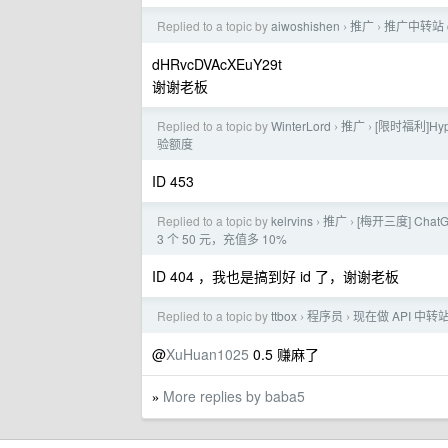
Replied to a topic by
aiwoshishen
推广
推广中转站 co
›
›
dHRvcDVAcXEuY29t
谢谢老板
Replied to a topic by
WinterLord
推广
[限时福利]H
›
›
验额度
ID 453
Replied to a topic by
kelrvins
推广
[梅开三度] Chat
›
›
3 个 50 元，充值多 10%
ID 404 ，我也是搞到好 id 了，谢谢老板
Replied to a topic by
ttbox
程序员
现在做 API 中
›
›
@
XuHuan1025
0.5 赚麻了
More replies by baba5
»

┄┄┄┄┄┄┄┄┄┄┄┄┄┄┄┄┄┄┄┄

Aim of the task
Skip the images and write out the rest of the listing exactly.

Result of this task
Replied to a topic by
aiwoshishen
推广
推广中转站 co
›
›
dHRvcDVAcXEuY29t
谢谢老板
Replied to a topic by
WinterLord
推广
[限时福利]H
›
›
验额度
ID 453
Replied to a topic by
kelrvins
推广
[梅开三度] Chat
›
›
3 个 50 元，充值多 10%
ID 404 ，我也是搞到好 id 了，谢谢老板
Replied to a topic by
ttbox
程序员
现在做 API 中
›
›
@
XuHuan1025
0.5 赚麻了
More replies by baba5
»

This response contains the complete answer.